How did the Universe begin? This is just one of the great unknowns at the frontiers of Fundamental Science, along with questions on the possible kinds of quantum matter, and if there is a unified theory of fundamental forces.
During a public lecture co-organised by The HEAD Foundation and the Institute of Advanced Studies of Nanyang Technological University on 25 August 2017, Nobel Laureate in Physics 2004, Professor David Gross, outlined these unknowns and discussed how we are trying to find answers to these questions in the Maxwell Auditorium of Science Centre Singapore.
Prof Gross began by commenting on how much we have discovered in the past 50 years, particularly on particle physics and our understanding of the structure within an atom. Such discoveries have given us the ability to control matter.
…we are now smart enough to be ignorant in new ways. New questions arise that we didn’t know enough to even ask 50 years ago, and that’s what drives science forward — informed ignorance.

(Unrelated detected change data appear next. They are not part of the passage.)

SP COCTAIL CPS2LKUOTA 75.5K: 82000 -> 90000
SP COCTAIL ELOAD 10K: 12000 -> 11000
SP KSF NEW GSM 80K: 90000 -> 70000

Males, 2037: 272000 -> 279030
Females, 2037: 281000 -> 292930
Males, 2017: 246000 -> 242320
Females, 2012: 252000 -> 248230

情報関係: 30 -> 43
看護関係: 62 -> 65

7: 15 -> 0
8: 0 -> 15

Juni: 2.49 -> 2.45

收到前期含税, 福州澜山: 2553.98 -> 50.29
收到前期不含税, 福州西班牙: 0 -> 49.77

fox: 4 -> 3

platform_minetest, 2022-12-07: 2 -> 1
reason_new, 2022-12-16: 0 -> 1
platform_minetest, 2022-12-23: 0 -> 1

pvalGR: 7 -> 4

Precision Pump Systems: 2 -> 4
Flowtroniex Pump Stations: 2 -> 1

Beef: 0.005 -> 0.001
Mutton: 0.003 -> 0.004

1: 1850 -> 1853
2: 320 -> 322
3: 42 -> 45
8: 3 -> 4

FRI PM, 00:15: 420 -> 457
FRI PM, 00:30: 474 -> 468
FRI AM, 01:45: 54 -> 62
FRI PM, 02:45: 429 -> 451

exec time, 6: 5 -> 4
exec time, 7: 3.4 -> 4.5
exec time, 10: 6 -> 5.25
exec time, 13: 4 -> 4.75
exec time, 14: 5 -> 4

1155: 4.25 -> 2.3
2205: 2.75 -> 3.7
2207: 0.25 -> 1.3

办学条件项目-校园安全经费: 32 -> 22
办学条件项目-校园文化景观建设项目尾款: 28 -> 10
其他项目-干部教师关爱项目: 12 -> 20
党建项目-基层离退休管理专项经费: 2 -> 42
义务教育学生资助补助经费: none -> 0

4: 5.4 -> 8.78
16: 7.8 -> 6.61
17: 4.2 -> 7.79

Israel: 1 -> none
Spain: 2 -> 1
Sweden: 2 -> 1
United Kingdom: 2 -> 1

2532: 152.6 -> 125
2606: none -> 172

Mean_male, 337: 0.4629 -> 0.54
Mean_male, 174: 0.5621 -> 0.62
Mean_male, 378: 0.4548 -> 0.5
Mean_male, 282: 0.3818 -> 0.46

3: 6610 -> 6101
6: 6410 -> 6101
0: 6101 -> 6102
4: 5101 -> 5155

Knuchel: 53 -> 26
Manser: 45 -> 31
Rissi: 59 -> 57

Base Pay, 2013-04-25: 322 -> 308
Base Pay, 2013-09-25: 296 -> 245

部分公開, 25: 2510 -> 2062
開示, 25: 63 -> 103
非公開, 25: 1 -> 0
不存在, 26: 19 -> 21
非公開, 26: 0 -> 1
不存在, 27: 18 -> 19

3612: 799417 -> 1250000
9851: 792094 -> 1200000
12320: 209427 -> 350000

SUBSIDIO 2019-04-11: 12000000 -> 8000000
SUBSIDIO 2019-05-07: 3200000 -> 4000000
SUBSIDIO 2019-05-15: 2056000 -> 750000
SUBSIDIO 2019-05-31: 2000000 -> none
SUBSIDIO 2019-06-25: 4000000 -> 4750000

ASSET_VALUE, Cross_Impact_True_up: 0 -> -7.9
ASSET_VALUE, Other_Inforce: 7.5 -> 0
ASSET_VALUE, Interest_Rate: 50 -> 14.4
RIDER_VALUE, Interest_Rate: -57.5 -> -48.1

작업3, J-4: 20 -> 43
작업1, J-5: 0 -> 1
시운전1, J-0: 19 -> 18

It is the seemingly never-ending, unanswered open questions, what we do not yet know, that attract people to get into science. Prof Gross emphasised that, rather ironically, the most important product of knowledge is ignorance. It is when we are smart enough, through knowing more than we did before, that we open up to new questions that we would not have thought of asking before.
To illustrate this, he discussed the origin of the universe and how it evolved from a hot ball of gas to something that has structure, has expanded, and is still expanding in an accelerated manner. Such a topic, originally discussed in the realm of religion and philosophy, can now be discussed scientifically given the knowledge we have acquired. However, there is still plenty about the universe to be learnt, such as dark matter and dark energy, which is assumed to be the cause for the accelerated expansion of the universe.
…the most fundamental research that leads to the most fundamental advances in technology is never, or rarely, discovered as an answer to some given project by some government or corporation. And the best example by far in recent time is quantum mechanics.
Prof Gross went on to discuss other aspects of the universe and what we have learnt about them in the past few decades, such as vacuum, gravity, space and time, and black holes. And although studying the universe may not have obvious and immediate pay-offs, the discoveries of the past decades have given us a glimpse of the possibilities the universe has to offer – and the knowledge to be gained from our current ignorance.
The talk ended with Prof Gross addressing the audience’s questions, including how much we have progressed in controlling and manipulating fundamental particles, and the role consciousness plays in the theories of the universe.